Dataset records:

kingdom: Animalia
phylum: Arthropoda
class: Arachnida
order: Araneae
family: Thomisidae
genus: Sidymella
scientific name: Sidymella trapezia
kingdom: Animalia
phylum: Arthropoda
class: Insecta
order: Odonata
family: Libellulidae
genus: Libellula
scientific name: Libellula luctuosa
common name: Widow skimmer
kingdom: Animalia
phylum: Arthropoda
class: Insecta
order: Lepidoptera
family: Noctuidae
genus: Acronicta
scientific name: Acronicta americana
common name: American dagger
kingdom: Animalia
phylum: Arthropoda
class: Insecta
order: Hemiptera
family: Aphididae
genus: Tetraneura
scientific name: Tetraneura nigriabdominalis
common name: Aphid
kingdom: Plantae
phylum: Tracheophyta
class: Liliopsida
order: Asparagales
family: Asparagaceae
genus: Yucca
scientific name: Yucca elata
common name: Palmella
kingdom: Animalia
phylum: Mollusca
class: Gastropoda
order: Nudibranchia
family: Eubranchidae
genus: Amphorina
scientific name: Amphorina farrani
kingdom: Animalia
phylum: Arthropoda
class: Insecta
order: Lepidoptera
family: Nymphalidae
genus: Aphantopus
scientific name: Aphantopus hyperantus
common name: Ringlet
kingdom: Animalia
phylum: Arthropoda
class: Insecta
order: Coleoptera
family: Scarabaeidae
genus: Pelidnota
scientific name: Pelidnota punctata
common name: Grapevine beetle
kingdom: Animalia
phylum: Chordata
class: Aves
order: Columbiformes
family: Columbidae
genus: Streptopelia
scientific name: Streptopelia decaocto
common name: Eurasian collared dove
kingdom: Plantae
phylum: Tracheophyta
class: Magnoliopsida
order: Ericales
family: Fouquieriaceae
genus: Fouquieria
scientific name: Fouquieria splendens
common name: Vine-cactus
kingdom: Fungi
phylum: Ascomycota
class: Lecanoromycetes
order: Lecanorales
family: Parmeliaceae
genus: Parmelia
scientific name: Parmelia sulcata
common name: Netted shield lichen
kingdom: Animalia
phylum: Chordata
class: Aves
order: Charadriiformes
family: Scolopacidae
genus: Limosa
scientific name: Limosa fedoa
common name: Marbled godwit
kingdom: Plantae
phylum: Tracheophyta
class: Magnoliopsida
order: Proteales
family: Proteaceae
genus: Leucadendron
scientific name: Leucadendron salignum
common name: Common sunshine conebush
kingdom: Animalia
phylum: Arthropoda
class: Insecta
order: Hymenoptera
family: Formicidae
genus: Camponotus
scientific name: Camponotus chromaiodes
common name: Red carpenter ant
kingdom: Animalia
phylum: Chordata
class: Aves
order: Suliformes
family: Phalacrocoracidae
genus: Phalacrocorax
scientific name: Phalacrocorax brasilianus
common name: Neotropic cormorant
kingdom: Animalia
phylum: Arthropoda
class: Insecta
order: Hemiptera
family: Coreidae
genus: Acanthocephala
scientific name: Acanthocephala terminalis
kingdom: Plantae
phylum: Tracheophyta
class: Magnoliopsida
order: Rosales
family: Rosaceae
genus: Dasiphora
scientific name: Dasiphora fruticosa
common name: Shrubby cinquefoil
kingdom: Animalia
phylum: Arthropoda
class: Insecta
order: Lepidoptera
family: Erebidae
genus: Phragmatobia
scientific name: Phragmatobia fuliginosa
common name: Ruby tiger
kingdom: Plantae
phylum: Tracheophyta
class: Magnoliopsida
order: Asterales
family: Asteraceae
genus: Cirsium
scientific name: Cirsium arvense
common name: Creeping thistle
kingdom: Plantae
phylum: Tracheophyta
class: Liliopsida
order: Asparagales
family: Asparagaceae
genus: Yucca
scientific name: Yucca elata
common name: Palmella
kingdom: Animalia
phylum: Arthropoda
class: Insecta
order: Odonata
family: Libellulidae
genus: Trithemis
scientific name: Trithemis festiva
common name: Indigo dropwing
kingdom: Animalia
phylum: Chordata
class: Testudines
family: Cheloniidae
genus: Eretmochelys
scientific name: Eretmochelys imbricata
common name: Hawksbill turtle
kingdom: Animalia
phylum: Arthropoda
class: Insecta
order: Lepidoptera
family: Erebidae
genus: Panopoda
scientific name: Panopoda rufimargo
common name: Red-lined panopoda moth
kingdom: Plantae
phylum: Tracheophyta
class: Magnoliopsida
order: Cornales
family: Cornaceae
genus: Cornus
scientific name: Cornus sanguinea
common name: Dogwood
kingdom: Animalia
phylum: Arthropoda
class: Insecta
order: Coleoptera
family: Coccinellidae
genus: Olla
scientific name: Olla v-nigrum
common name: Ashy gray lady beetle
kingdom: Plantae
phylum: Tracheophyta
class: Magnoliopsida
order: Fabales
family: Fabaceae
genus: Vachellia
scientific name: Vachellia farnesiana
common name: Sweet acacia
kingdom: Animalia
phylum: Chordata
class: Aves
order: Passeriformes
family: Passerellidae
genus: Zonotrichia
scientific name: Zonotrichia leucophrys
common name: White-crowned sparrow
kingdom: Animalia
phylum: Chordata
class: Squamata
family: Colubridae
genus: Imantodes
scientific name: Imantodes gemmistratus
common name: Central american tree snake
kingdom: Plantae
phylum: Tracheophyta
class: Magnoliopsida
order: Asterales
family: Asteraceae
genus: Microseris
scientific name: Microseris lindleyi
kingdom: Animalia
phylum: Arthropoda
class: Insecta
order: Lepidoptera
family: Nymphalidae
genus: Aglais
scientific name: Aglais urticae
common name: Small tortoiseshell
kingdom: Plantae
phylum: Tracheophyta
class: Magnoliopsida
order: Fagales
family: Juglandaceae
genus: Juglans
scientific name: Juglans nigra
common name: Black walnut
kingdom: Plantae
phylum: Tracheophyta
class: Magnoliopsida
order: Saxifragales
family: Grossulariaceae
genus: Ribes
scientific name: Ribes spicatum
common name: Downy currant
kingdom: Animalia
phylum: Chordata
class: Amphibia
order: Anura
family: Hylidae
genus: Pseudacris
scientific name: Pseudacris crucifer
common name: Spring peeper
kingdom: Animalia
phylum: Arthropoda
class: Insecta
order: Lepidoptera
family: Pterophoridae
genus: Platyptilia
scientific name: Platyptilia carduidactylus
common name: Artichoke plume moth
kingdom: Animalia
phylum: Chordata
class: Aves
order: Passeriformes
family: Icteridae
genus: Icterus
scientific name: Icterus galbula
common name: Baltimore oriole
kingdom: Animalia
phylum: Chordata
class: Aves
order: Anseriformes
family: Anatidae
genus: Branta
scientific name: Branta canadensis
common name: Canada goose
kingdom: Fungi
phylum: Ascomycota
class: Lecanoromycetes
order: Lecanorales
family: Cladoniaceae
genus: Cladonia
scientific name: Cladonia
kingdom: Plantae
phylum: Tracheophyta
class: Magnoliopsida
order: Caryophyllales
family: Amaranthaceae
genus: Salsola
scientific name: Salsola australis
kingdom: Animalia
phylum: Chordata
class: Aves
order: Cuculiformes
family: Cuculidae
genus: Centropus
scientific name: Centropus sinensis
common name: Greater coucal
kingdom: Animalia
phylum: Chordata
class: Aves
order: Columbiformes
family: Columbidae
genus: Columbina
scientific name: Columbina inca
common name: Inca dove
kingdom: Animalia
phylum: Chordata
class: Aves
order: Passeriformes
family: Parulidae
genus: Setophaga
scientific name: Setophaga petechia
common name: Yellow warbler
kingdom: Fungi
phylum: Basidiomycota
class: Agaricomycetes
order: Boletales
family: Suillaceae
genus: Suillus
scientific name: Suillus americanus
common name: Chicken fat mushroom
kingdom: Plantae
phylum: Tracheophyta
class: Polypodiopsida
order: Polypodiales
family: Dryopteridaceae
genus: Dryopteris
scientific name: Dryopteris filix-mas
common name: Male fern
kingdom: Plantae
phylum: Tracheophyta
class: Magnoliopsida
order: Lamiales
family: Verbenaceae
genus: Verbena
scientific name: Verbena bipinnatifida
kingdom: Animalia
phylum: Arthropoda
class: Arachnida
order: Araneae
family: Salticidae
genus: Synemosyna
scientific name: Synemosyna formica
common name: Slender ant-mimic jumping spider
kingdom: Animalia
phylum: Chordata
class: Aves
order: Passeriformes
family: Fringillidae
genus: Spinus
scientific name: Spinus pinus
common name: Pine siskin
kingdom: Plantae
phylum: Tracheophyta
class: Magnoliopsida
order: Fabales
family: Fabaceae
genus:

■ **PROMPT**
Turn the listing above into a numbered list, from its first line through the line with "phylum: Mollusca", and skip any blank lines.

■ **RESPONSE TO THE EXERCISE**
1. kingdom: Animalia
2. phylum: Arthropoda
3. class: Arachnida
4. order: Araneae
5. family: Thomisidae
6. genus: Sidymella
7. scientific name: Sidymella trapezia
8. kingdom: Animalia
9. phylum: Arthropoda
10. class: Insecta
11. order: Odonata
12. family: Libellulidae
13. genus: Libellula
14. scientific name: Libellula luctuosa
15. common name: Widow skimmer
16. kingdom: Animalia
17. phylum: Arthropoda
18. class: Insecta
19. order: Lepidoptera
20. family: Noctuidae
21. genus: Acronicta
22. scientific name: Acronicta americana
23. common name: American dagger
24. kingdom: Animalia
25. phylum: Arthropoda
26. class: Insecta
27. order: Hemiptera
28. family: Aphididae
29. genus: Tetraneura
30. scientific name: Tetraneura nigriabdominalis
31. common name: Aphid
32. kingdom: Plantae
33. phylum: Tracheophyta
34. class: Liliopsida
35. order: Asparagales
36. family: Asparagaceae
37. genus: Yucca
38. scientific name: Yucca elata
39. common name: Palmella
40. kingdom: Animalia
41. phylum: Mollusca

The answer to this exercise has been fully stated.